A posterior mean can also be written as a convex combination of the mean of the prior distribution, and the mean of the observations: \[ E[\lambda \,|\, \mathbf{Y} = \mathbf{y}] = \frac{\alpha + n\overline{y}}{\beta + n} = \kappa \frac{\alpha}{\beta} + (1 - \kappa) \overline{y}, \] where the mixing proportion is \[ \kappa = \frac{\beta}{\beta + n}. \] The higher the sample size, the higher is the contribution of the data to the posterior mean (compared to the contribution of the prior mean). And at the limit when \(n \rightarrow \infty\), \(\kappa \rightarrow 0\). This means that for this model the posterior mean is asymptotically equivalent to the maximum likelihood estimator, which for this model is just the mean of the observations: \[ \hat{{\theta}}_\text{MLE}(\mathbf{Y}) = \overline{Y}. \] The formula for the posterior mean of the Poisson-gamma model given in Equation (3.2) also gives us a hint why increasing the rate parameter \(\beta\) of the prior gamma distribution increased the effect of the prior of the posterior distribution: The location parameter \(\alpha\) is added to the sum of the observations, and \(\beta\) is added to the sample size. So the prior could be interpreted as “pseudo-observations” that are added to the actual observations: parameter \(\alpha\) could be interpreted as the “pseudo-events”, and \(\beta\) as the “pseudo-sample size” (although they are not necessarily integers). So using prior \(\alpha = 15\), \(\beta=10\) could be interpreted as having a prior data set of 10 observations, and having total 15 events in this data set.

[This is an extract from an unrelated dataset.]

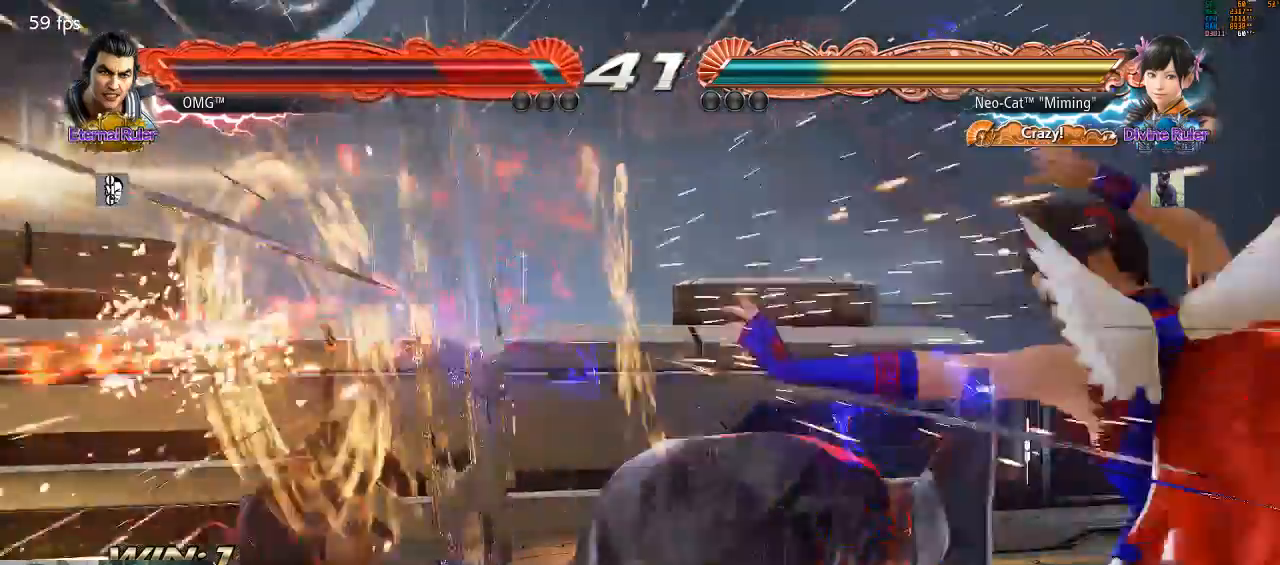
{"dt_ms": 500, "buttons": ["CIRCLE"], "left_stick": "center", "events": [[300, "left_stick", "up"], [400, "left_stick", "center"], [500, "CIRCLE", "down"]]}
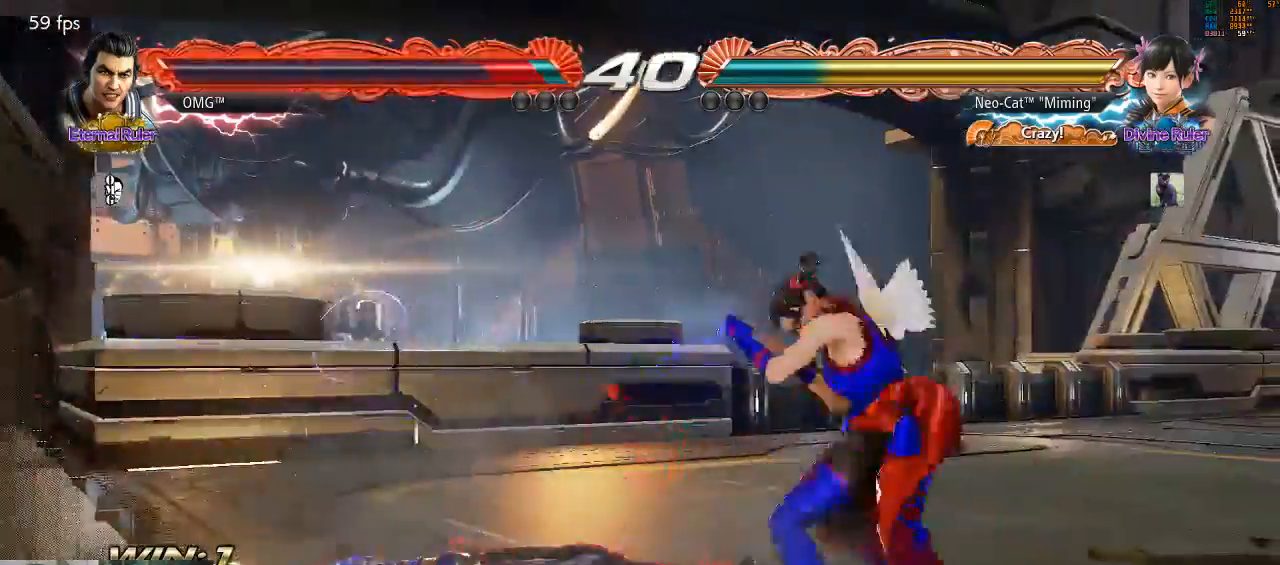
{"dt_ms": 1000, "buttons": [], "left_stick": "center"}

  1. Remember that we assumed the parameter having a continuous distribution. This means that we can always choose an interval \(I_\alpha\) for which the condition (3.1) holds; we can choose the interval for which the probability is exactly \(1-\alpha\), so we do not have to define the credible interval of having the probability of at least \(1 - \alpha\).